** Opening TASK INPUT block **

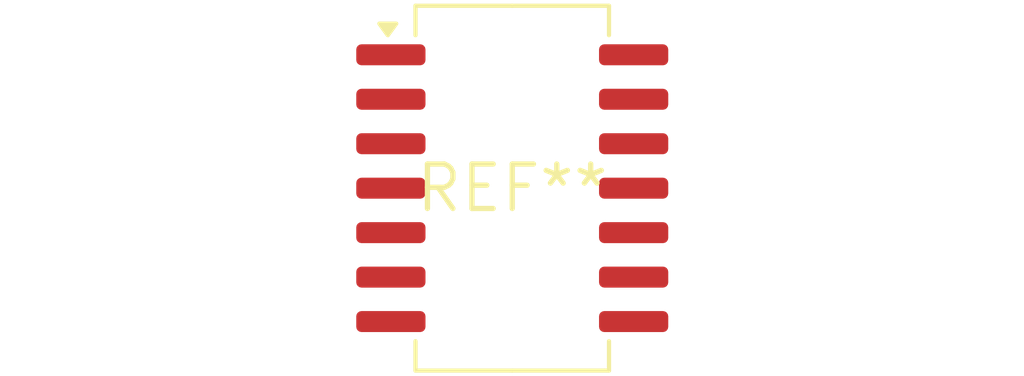
<source format=kicad_pcb>
(kicad_pcb (version 20240108) (generator pcbnew)

  (general
    (thickness 1.6)
  )

  (paper "A4")
  (layers
    (0 "F.Cu" signal)
    (31 "B.Cu" signal)
    (32 "B.Adhes" user "B.Adhesive")
    (33 "F.Adhes" user "F.Adhesive")
    (34 "B.Paste" user)
    (35 "F.Paste" user)
    (36 "B.SilkS" user "B.Silkscreen")
    (37 "F.SilkS" user "F.Silkscreen")
    (38 "B.Mask" user)
    (39 "F.Mask" user)
    (40 "Dwgs.User" user "User.Drawings")
    (41 "Cmts.User" user "User.Comments")
    (42 "Eco1.User" user "User.Eco1")
    (43 "Eco2.User" user "User.Eco2")
    (44 "Edge.Cuts" user)
    (45 "Margin" user)
    (46 "B.CrtYd" user "B.Courtyard")
    (47 "F.CrtYd" user "F.Courtyard")
    (48 "B.Fab" user)
    (49 "F.Fab" user)
    (50 "User.1" user)
    (51 "User.2" user)
    (52 "User.3" user)
    (53 "User.4" user)
    (54 "User.5" user)
    (55 "User.6" user)
    (56 "User.7" user)
    (57 "User.8" user)
    (58 "User.9" user)
  )

  (setup
    (pad_to_mask_clearance 0)
    (pcbplotparams
      (layerselection 0x00010fc_ffffffff)
      (plot_on_all_layers_selection 0x0000000_00000000)
      (disableapertmacros false)
      (usegerberextensions false)
      (usegerberattributes false)
      (usegerberadvancedattributes false)
      (creategerberjobfile false)
      (dashed_line_dash_ratio 12.000000)
      (dashed_line_gap_ratio 3.000000)
      (svgprecision 4)
      (plotframeref false)
      (viasonmask false)
      (mode 1)
      (useauxorigin false)
      (hpglpennumber 1)
      (hpglpenspeed 20)
      (hpglpendiameter 15.000000)
      (dxfpolygonmode false)
      (dxfimperialunits false)
      (dxfusepcbnewfont false)
      (psnegative false)
      (psa4output false)
      (plotreference false)
      (plotvalue false)
      (plotinvisibletext false)
      (sketchpadsonfab false)
      (subtractmaskfromsilk false)
      (outputformat 1)
      (mirror false)
      (drillshape 1)
      (scaleselection 1)
      (outputdirectory "")
    )
  )

  (net 0 "")

  (footprint "SO-14_5.3x10.2mm_P1.27mm" (layer "F.Cu") (at 0 0))

)

</source>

** Closing TASK INPUT block **

**TASK TO COMPLETE:**
For this exercise, transcribe the entries above exactly, without any pictures.

**EXERCISE OUTPUT:**
<source format=kicad_pcb>
(kicad_pcb (version 20240108) (generator pcbnew)

  (general
    (thickness 1.6)
  )

  (paper "A4")
  (layers
    (0 "F.Cu" signal)
    (31 "B.Cu" signal)
    (32 "B.Adhes" user "B.Adhesive")
    (33 "F.Adhes" user "F.Adhesive")
    (34 "B.Paste" user)
    (35 "F.Paste" user)
    (36 "B.SilkS" user "B.Silkscreen")
    (37 "F.SilkS" user "F.Silkscreen")
    (38 "B.Mask" user)
    (39 "F.Mask" user)
    (40 "Dwgs.User" user "User.Drawings")
    (41 "Cmts.User" user "User.Comments")
    (42 "Eco1.User" user "User.Eco1")
    (43 "Eco2.User" user "User.Eco2")
    (44 "Edge.Cuts" user)
    (45 "Margin" user)
    (46 "B.CrtYd" user "B.Courtyard")
    (47 "F.CrtYd" user "F.Courtyard")
    (48 "B.Fab" user)
    (49 "F.Fab" user)
    (50 "User.1" user)
    (51 "User.2" user)
    (52 "User.3" user)
    (53 "User.4" user)
    (54 "User.5" user)
    (55 "User.6" user)
    (56 "User.7" user)
    (57 "User.8" user)
    (58 "User.9" user)
  )

  (setup
    (pad_to_mask_clearance 0)
    (pcbplotparams
      (layerselection 0x00010fc_ffffffff)
      (plot_on_all_layers_selection 0x0000000_00000000)
      (disableapertmacros false)
      (usegerberextensions false)
      (usegerberattributes false)
      (usegerberadvancedattributes false)
      (creategerberjobfile false)
      (dashed_line_dash_ratio 12.000000)
      (dashed_line_gap_ratio 3.000000)
      (svgprecision 4)
      (plotframeref false)
      (viasonmask false)
      (mode 1)
      (useauxorigin false)
      (hpglpennumber 1)
      (hpglpenspeed 20)
      (hpglpendiameter 15.000000)
      (dxfpolygonmode false)
      (dxfimperialunits false)
      (dxfusepcbnewfont false)
      (psnegative false)
      (psa4output false)
      (plotreference false)
      (plotvalue false)
      (plotinvisibletext false)
      (sketchpadsonfab false)
      (subtractmaskfromsilk false)
      (outputformat 1)
      (mirror false)
      (drillshape 1)
      (scaleselection 1)
      (outputdirectory "")
    )
  )

  (net 0 "")

  (footprint "SO-14_5.3x10.2mm_P1.27mm" (layer "F.Cu") (at 0 0))

)

</source>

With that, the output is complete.